Haitian leader: Aristide organizing violence
By wire services
Published October 18, 2004
PORT-AU-PRINCE, Haiti - Haiti's interim prime minister accused ousted President Jean-Bertrand Aristide of directing a wave of violence from exile, while 95 Chinese police arrived Sunday to participate in their first U.N. peacekeeping mission in the Western Hemisphere.
The Chinese police joined an overextended peacekeeping force that has struggled to keep order as violence has surged in Port-au-Prince, with at least 55 people killed in clashes since Sept. 30, when supporters of the ousted leader took to the streets to demand his return.
Interim Prime Minister Gerard Latortue also said the South African government, which is hosting Aristide, was violating international law by letting the former president organize Haiti's ongoing violence while in exile. Aristide has denied any links to violence in Haiti.
Hostage-takers at Russian school are called junkies
MOSCOW - Forensic tests have shown that some of the militants who seized more than 1,000 hostages in a school in the southern Russian town of Beslan on Sept. 1 were drug addicts, a senior prosecutor was quoted as saying Sunday.
Nikolai Shepel, Russia's deputy prosecutor general, said forensic experts found traces of heroin and morphine in the bodies of some of the militants that exceeded normally lethal levels, indicating they were long-term drug addicts, according to a statement carried by Russian news agencies.

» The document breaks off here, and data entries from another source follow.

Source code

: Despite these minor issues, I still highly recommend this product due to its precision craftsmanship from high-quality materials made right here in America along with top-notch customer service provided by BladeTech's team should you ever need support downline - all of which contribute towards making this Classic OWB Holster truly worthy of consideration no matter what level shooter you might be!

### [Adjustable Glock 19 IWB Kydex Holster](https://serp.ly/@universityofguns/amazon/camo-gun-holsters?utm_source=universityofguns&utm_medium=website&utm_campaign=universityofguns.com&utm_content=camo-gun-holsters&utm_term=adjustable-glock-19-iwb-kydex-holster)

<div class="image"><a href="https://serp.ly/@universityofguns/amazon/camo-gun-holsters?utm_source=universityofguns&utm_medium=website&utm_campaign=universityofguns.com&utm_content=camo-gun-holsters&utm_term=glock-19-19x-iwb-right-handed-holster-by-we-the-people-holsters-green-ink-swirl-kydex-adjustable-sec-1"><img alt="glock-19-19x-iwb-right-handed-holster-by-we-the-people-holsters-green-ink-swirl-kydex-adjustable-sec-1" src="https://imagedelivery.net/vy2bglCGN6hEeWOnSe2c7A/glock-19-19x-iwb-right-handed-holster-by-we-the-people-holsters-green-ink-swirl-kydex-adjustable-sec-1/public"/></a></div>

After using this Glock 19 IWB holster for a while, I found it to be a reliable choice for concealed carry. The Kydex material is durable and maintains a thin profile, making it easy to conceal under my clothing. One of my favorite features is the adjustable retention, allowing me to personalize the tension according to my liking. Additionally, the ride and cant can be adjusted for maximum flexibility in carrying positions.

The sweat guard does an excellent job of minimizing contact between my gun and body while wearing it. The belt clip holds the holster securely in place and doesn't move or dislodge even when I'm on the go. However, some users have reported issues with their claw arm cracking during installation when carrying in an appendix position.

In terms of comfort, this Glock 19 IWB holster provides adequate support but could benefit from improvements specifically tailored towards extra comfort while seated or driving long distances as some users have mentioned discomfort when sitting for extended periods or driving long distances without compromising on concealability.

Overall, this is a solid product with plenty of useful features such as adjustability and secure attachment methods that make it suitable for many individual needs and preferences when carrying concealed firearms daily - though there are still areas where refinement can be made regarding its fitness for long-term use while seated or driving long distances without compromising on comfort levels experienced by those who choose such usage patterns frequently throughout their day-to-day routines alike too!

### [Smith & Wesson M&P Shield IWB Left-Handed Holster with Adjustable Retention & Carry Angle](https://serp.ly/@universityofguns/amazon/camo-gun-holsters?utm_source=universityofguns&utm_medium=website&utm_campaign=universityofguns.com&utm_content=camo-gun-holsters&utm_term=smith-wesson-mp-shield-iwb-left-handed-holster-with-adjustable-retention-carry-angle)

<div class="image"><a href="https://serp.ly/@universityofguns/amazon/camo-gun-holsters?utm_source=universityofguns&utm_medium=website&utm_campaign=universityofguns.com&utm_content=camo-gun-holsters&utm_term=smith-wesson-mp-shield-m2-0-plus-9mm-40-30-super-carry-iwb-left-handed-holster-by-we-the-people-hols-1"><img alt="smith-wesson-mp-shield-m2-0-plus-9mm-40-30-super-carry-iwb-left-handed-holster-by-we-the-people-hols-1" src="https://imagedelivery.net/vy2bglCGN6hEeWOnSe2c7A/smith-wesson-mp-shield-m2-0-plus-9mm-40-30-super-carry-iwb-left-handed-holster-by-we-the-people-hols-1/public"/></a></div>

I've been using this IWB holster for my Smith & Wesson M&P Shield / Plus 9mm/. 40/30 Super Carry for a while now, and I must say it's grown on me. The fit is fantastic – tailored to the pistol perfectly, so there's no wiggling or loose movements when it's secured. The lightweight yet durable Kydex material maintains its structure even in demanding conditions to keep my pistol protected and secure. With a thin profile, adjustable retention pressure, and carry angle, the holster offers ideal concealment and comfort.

Tests also revealed that "some of the terrorists had run out of drugs and were in a state of withdrawal, which usually comes with aggressiveness and inadequate behavior," Shepel said.
Outgoing Indonesian chief snubs her successor
JAKARTA, Indonesia - Outgoing President Megawati Sukarnoputri - criticized by the media for being a sore loser in Indonesia's first direct presidential vote - will skip Thursday's inauguration of Susilo Bambang Yudhoyono as the country's next head of state, a senior aide said Sunday.
Voters overwhelmingly dumped Megawati in favor of Yudhoyono in the Sept. 20 election.
"There are no regulations requiring her presence at the ceremony," Pramono Anung, a senior official in Megawati's party, said of the inauguration. "She also has no plans to meet him soon."
Anglican panel to deliver report on gay clergy today
LONDON - A keenly awaited report will be delivered Monday aimed at settling a row over gay clergy that has deeply divided the worldwide Anglican Communion.
An emergency panel called the Lambeth Commission will publish its findings on how the 77-million strong communion can resolve the divisions, which have threatened to undermine the long-term future of the movement whose roots lie in the Church of England.
Although the panel will address unity in general within the Anglican Communion, the report is expected to be dominated by the debate over homosexuality, which intensified with the ordination of an openly gay bishop in the United States last November.
Sharon rejects referendum on Gaza pullout plan
JERUSALEM - Prime Minister Ariel Sharon on Sunday flatly rejected a demand by Jewish settler leaders that he hold a national referendum on his plan to withdraw from the Gaza Strip, the settlers said.
Yehoshua Mor-Yosef, a senior official with the Yesha Council, the main group representing settlers, called the two-hour meeting with the prime minister "a disgrace."